> Exercise description
Pick up the pandas walkthrough on Bogor temperature data at the point where it stops and carry it forward.
--- Text passage ---
To facilitate further analysis and visualization, we convert this long format DataFrame to a wide format DataFrame, with each column representing a year and each row representing a month. This is done using the unstack() function.
After resetting the DataFrame index for better data structure, we save the resulting DataFrame into a new CSV file. This CSV file contains average monthly temperatures over the years and will be useful for understanding broader temperature trends and providing context to our Fourier regression model.
import pandas as pd
# Read the CSV file
temperature_df = pd.read_csv(f'{station_path}/bogor_temperature.csv', sep=';')
# Convert the 'date' column to datetime type
temperature_df['date'] = pd.to_datetime(temperature_df['date'])
# Create 'month' and 'year' columns
temperature_df['month'] = temperature_df['date'].dt.month
temperature_df['year'] = temperature_df['date'].dt.year
# Group by 'month' and 'year' and calculate the average temperature
grouped_temperature_df = temperature_df.groupby(['month', 'year'])['temperature'].mean()
# Use unstack to pivot on the 'year' level of the index
wide_format_monthly_df = grouped_temperature_df.unstack(level='year')
# Reset the index
wide_format_monthly_df.reset_index(inplace=True)
# Save the resulting DataFrame into a new CSV file
wide_format_monthly_df.to_csv(f'{output_path}/bogor_temperature_monthly_avg_wide.csv', sep=';')
# Preview the output
wide_format_monthly_df
Above code will produce output previews like below.
Table 2. Monthly average of temperature
4.1.3 Assigning monthly data into across the corresponding days of the month
In order to prepare our dataset for Fourier regression modeling, we need to map the average monthly temperature values to their corresponding days of the year. This step is crucial as it enables the creation of a continuous time series from the previously calculated monthly averages.
We begin this process by defining the number of days in each month, differentiating between leap and non-leap years. Then, we create a new DataFrame, dayofyear_df, with a 'dayofyear' column that sequentially enumerates each day of the year from 1 to 366. A binary 'leap' column is also added to indicate if the day corresponds to a leap year.
To map the 'dayofyear' to the corresponding month, we create a 'month' column using np.repeat() to repeat the month index according to the number of days in each month. This column is then adjusted for non-leap years.
The average monthly temperatures, stored in monthly_avg_df, are merged with the dayofyear_df DataFrame, repeating each monthly average across the corresponding days of the month. As a result, we obtain a DataFrame with daily granularity, which contains the corresponding average monthly temperature for each day.
We then handle the 366th day of non-leap years, setting the temperature to NaN, as it doesn't exist in those years.
Finally, we remove the unnecessary 'month' and 'leap' columns, reset the index, and save this DataFrame into a new CSV file. This final, reshaped DataFrame serves as our input for the Fourier regression modeling, enabling us to predict temperatures at a daily level from average monthly temperatures.
import pandas as pd
import numpy as np
# Read the CSV file
monthly_avg_df = pd.read_csv(f'{output_path}/bogor_temperature_monthly_avg_wide.csv', sep=';')
--- Supplied material ---
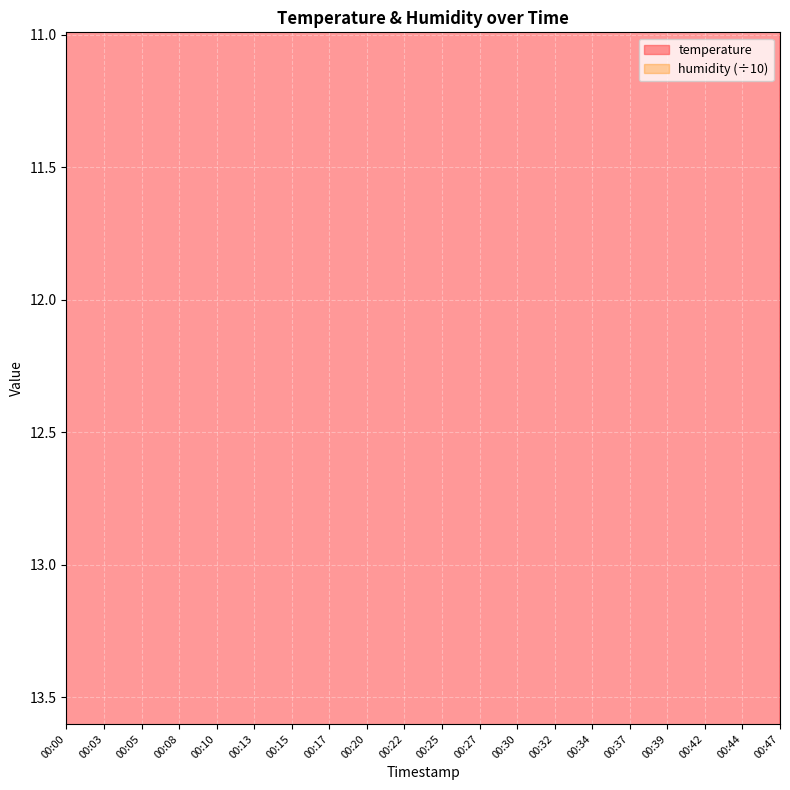

Reading left to right, what are all the values shown in this chart?

00:00=14.7	00:03=14.7	00:05=14.7	00:08=14.7	00:10=14.7	00:13=14.7	00:15=14.6	00:17=14.7	00:20=14.6	00:22=14.6	00:25=14.7	00:27=14.6	00:30=14.7	00:32=14.7	00:34=14.7	00:37=14.7	00:39=14.6	00:42=14.7	00:44=14.7	00:47=14.7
---
> Output of the task
# Define the number of days in each month for leap and non-leap years
days_in_month_leap = [31, 29, 31, 30, 31, 30, 31, 31, 30, 31, 30, 31]
days_in_month_non_leap = [31, 28, 31, 30, 31, 30, 31, 31, 30, 31, 30, 31]
# Create an empty DataFrame with one row for each day of the year
dayofyear_df = pd.DataFrame({'dayofyear': np.arange(1, 367)})
# Determine the leap years
dayofyear_df['leap'] = (dayofyear_df['dayofyear'] == 366)
# Add a 'month' column that maps 'dayofyear' to the corresponding month
dayofyear_df['month'] = np.repeat(np.arange(1, 13), days_in_month_leap)
# Adjust the length of the 'month' column for normal years
dayofyear_df.loc[~dayofyear_df['leap'], 'month'] = np.repeat(np.arange(1, 13), days_in_month_non_leap)
# Merge 'dayofyear_df' with 'monthly_avg_df' to repeat each monthly average for each day of the corresponding month
dayofyear_df = dayofyear_df.merge(monthly_avg_df, on='month', how='left')
# Determine the years
years = monthly_avg_df.columns[2:] # Assumes the year columns start from the third column
# Set the values of dayofyear 366 to NaN for non-leap years
for year in years:
leap = int(year) % 4 == 0
if not leap: # Adjusted condition here, set NaN for non-leap years
dayofyear_df.loc[(dayofyear_df['leap'] == True) & (dayofyear_df[year].notnull()), year] = np.nan
# Drop the unnecessary columns
dayofyear_df.reset_index(drop=True, inplace=True)
dayofyear_df = dayofyear_df.drop(columns=['month', 'leap'])
# Save the resulting DataFrame into a new CSV file
dayofyear_df.to_csv(f'{output_path}/bogor_temperature_dayofyear_avg_wide.csv', sep=';')
# Preview the output
dayofyear_df
Above code will produce output previews like below.
Table 3. Assigning monthly data into daily
4.1.4 Fourier series modeling and coefficient extraction
The next step in the analysis process involves fitting a Fourier series to our daily temperature data. The Fourier series is a mathematical tool used for analyzing periodic functions, making it suitable for modeling periodic patterns in weather data like temperature.
To begin, we first load the reshaped DataFrame containing the daily average temperatures. Next, we define a Fourier function, specifying the form it should take. The function is expressed in terms of trigonometric terms (cosine and sine functions) and includes coefficients that we aim to estimate (a0, a1, b1, a2, b2).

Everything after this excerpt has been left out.